Fraud comes up in both criminal and civil cases. In criminal cases, the District Attorney’s office will prosecute the defendant, and he or she may be subject to fines and/or imprisonment. In civil cases, the plaintiff (or the person on whom the fraud was committed) will pursue the action. If the plaintiff wins, the defendant may have to pay him or her money as damages.
In California, civil fraud comes up in two (2) contexts: torts and contracts. “Tort” is just a fancy word for a wrongful act. However, torts do not include breaches of contract. As a result, there are different rules for dealing with fraud in torts and contracts cases.
Many courts use the terms “fraud” and “deceit” interchangeably, so don’t be thrown off. The idea behind both is that if a person intentionally tricks you into doing something you otherwise would not have done, he or she should be liable.

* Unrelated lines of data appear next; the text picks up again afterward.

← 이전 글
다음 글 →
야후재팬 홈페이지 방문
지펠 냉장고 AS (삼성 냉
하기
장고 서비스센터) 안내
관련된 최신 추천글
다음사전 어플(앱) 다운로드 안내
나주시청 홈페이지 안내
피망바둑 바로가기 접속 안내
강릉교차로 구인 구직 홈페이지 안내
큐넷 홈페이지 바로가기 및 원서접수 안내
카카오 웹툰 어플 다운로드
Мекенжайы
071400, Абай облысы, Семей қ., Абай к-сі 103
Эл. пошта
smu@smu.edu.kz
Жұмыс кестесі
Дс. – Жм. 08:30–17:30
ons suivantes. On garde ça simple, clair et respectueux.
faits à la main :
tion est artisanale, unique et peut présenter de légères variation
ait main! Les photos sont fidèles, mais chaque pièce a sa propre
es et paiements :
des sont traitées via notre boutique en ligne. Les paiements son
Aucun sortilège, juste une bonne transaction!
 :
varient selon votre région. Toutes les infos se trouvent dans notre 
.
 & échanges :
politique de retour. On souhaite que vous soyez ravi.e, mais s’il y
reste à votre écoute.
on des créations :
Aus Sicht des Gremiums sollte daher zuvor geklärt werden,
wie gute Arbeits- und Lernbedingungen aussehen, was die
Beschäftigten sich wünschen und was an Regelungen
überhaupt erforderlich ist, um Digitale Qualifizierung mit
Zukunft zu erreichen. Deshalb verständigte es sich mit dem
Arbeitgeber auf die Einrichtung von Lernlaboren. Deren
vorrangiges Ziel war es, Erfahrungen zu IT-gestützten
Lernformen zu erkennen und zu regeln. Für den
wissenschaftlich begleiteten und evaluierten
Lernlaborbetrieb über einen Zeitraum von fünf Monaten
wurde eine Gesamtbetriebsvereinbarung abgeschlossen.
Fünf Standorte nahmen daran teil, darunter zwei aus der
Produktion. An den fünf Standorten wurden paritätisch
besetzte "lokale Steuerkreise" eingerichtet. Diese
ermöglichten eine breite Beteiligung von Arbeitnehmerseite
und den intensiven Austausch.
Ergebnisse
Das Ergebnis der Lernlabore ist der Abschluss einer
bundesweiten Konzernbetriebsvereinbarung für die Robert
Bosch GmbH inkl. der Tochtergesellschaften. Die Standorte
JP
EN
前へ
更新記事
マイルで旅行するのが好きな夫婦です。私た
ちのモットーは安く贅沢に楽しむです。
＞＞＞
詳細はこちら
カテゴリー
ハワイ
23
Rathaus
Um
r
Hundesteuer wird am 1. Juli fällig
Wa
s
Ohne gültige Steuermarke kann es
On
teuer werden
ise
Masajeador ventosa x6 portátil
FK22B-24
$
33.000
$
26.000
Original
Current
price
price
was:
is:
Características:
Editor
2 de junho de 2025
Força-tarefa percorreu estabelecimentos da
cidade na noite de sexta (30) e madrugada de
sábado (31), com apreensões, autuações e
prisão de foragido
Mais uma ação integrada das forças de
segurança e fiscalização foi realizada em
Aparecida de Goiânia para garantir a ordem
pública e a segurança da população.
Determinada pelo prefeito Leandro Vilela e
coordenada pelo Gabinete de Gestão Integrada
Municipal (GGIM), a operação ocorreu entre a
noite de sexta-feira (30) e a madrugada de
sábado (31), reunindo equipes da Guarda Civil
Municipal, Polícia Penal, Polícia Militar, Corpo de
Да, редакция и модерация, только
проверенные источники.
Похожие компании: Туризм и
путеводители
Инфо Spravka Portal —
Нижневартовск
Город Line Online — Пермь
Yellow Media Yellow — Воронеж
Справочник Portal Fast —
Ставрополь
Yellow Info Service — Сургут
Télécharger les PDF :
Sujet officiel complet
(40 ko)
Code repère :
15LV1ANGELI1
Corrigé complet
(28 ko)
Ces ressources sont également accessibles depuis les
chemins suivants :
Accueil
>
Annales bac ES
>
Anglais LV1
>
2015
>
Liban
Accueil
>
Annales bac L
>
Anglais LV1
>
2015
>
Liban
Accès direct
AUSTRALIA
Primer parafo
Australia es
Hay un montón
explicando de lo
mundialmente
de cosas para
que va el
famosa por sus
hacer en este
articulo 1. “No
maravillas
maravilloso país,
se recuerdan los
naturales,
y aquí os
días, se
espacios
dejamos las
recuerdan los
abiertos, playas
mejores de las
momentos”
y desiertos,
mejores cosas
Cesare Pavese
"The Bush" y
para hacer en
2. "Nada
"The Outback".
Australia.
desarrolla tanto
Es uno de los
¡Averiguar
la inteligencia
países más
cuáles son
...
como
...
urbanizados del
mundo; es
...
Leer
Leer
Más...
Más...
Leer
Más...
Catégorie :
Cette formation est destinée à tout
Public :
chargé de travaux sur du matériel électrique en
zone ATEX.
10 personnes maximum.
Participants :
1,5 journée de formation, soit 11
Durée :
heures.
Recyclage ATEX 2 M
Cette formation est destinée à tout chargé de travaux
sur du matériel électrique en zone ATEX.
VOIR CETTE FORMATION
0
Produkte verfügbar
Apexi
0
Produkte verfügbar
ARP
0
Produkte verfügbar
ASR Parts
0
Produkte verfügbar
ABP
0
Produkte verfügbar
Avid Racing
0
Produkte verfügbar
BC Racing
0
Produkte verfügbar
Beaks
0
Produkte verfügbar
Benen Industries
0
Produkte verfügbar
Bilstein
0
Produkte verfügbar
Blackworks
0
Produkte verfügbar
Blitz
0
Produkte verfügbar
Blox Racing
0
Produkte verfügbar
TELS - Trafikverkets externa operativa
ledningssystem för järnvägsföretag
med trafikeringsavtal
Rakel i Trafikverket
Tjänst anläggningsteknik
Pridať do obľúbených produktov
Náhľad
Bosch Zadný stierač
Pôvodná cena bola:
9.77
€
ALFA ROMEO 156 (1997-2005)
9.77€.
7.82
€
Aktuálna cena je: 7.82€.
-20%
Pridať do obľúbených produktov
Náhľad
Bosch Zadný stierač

For torts, California uses the term “deceit” rather than fraud. The California Civil Code states that deceit can mean many things, including: (1) a knowingly false suggestion; (2) an assertion with no reasonable grounds for believing it; (3) a suppression of fact, which must be disclosed; (4) a misleading fact; or (5) a promise without any intention of performing it.
For contracts, the California Civil Code identifies two (2) types of fraud: actual and constructive.
Actual fraud may occur through: (1) a knowingly false suggestion; (2) a positive assertion with no information to warrant it; (3) a knowing suppression of fact; (4) a promise without any intention of performing it; or (5) any other act fitted to deceive.
On the other hand, constructive fraud means: (1) any breach of duty in which one person gains an advantage over another by misleading him; or (2) any act or omission that the law specifically states is fraudulent.